Items from a data source:
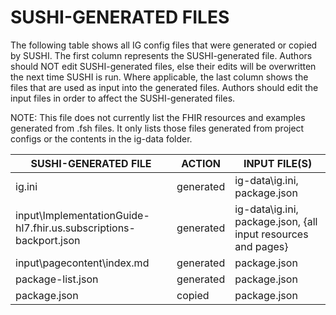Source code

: # SUSHI-GENERATED FILES #

The following table shows all IG config files that were generated or copied by SUSHI.  The first column
represents the SUSHI-generated file. Authors should NOT edit SUSHI-generated files, else their edits will
be overwritten the next time SUSHI is run. Where applicable, the last column shows the files that are used
as input into the generated files. Authors should edit the input files in order to affect the SUSHI-generated
files.

NOTE: This file does not currently list the FHIR resources and examples generated from .fsh files. It only
lists those files generated from project configs or the contents in the ig-data folder.

| SUSHI-GENERATED FILE                                              | ACTION    | INPUT FILE(S)                                                 |
| ----------------------------------------------------------------- | --------- | ------------------------------------------------------------- |
| ig.ini                                                            | generated | ig-data\ig.ini, package.json                                  |
| input\ImplementationGuide-hl7.fhir.us.subscriptions-backport.json | generated | ig-data\ig.ini, package.json, {all input resources and pages} |
| input\pagecontent\index.md                                        | generated | package.json                                                  |
| package-list.json                                                 | generated | package.json                                                  |
| package.json                                                      | copied    | package.json                                                  |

PROBLEM DESCRIPTION:
Repeat only the stretch of lines that opens with the line containing "The following table" and closes with the final line of the entries, both included, exactly as written.

WRITTEN SOLUTION:
The following table shows all IG config files that were generated or copied by SUSHI.  The first column
represents the SUSHI-generated file. Authors should NOT edit SUSHI-generated files, else their edits will
be overwritten the next time SUSHI is run. Where applicable, the last column shows the files that are used
as input into the generated files. Authors should edit the input files in order to affect the SUSHI-generated
files.

NOTE: This file does not currently list the FHIR resources and examples generated from .fsh files. It only
lists those files generated from project configs or the contents in the ig-data folder.

| SUSHI-GENERATED FILE                                              | ACTION    | INPUT FILE(S)                                                 |
| ----------------------------------------------------------------- | --------- | ------------------------------------------------------------- |
| ig.ini                                                            | generated | ig-data\ig.ini, package.json                                  |
| input\ImplementationGuide-hl7.fhir.us.subscriptions-backport.json | generated | ig-data\ig.ini, package.json, {all input resources and pages} |
| input\pagecontent\index.md                                        | generated | package.json                                                  |
| package-list.json                                                 | generated | package.json                                                  |
| package.json                                                      | copied    | package.json                                                  |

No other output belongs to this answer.